I’ve been wanting to do a fried fish sandwich for some time now.  In fact, it’s strange even to myself that it has taken me so long, considering that battered fried fish, from both the perspective of nostalgia and deliciousness, holds a very special place in my heart.

Myself, circa 1992, fresh off the boat in Vancouver and practically English-illiterate, this was one of the very first introduction I had into the then-completely-alien world of western food culture.  Once in a while, friends and families would make a special night out of dinning at the New England-style seafood restaurants lining the river-port, for this was a scarce enjoyment where we came from, and for me, watching the seagulls pirating scraps off of the table, it served a foreign exhilaration of this new place to call home.  Back then, with the inability to understand the menu, a dinner in a place like this would almost certainly meant having the same entree over and over again, and that was, yes, fish and chips.  A funny dish that, I was told, the child I was should really appreciate.  To be honest, I can’t really recall what the dish tasted like.  Eating, for who I was at the age 12, was not a priority in the purposes of life.  But the premise of those memories, the silhouette of those evenings, I will forever hold dear.  Then, perhaps taking the theory of all-kids-love-fried-fish a bit too far, for quite a while, my breakfasts were often times, if not persistently, fried fish-sticks that my mom homemade from the supermarket freezer-section, served with ketchup.  Now that, that I remember the taste of, and it tasted… delicious.  Diss it all you want, but it was like a bun-less and sauce-less filet-o-fish burger from McDonald’s which, to me, was and still is considered a very fine thing amongst others.  Hands down, for the first two decades of my life, it was (only marginally) the second-best thing from 6-pcs-of-nuggets.  If the completely illogical fear after adulthood doesn’t exist – that somehow it feels much safer to consume meats than seafoods from this fine American institution – nowadays I would’ve ordered the filet-o-fish over the cheese burger, at least twice as often.

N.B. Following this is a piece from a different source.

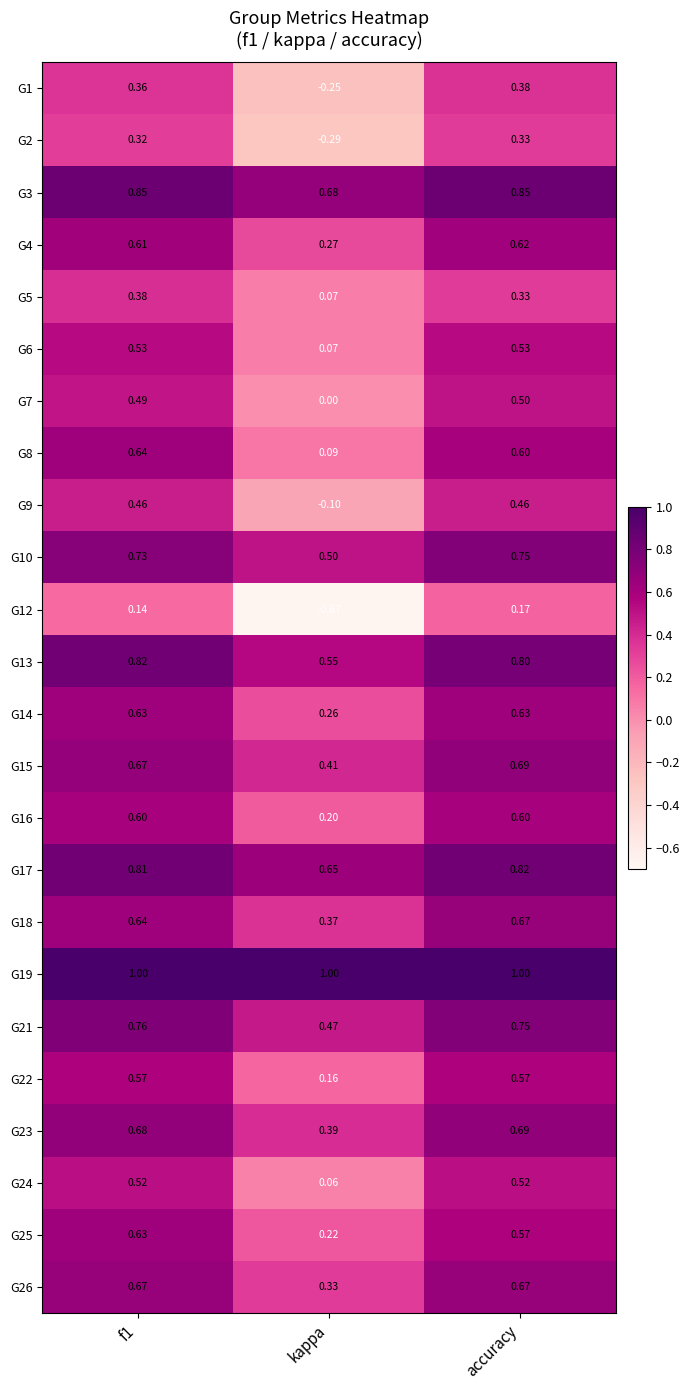

Is the value of G23 at f1 greater than the value of G7 at accuracy?

Yes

So I guess, in short, what I’m trying to say is, that I’ve had my fair share of battered fried fish in my days growing up, and I loved it.  But somewhere along the line of losing childhood innocence and maturing food-phobias, I’ve grown estranged to this wonderful thing that practically raised me.  And so I guess, more simply put, I want it back.

To do so, I set out to create an ultimate sum of this significant chapter of my childhood dinning experiences, but, greater than its parts.  A sandwich that combines the classic elements of English beer-battered fish, sweet and tangy tartar sauce and herby butter-mashed peas, with the lunacy of sliced American cheese, and since I was already at the edge of a cliff, why not taking off with another layer of salt’n-vinegar potato chips in between to bring an extra element of crunch?  An idea so wrong, that I was about to write-off with self-doubt right before a dear Instagramer from a little town known as, the Great Britain, left a comment.  People here like putting “crisps” in their fish finger “sarnies”!, she said.  Aside from the unexplained urge to forever call “sandwiches” as “sarnies” from now on, that also brought the much needed endorsement for my madness.  It is done.  After all, with what is both the home of fish’n chips, and the founding father of the establishment of sandwiches, who the hell am I to argue?

And thus, we arrive at this conclusion, one that even my 12-year-old-self would’ve assumed, well that can’t taste bad.  And my friends, I was right to assume.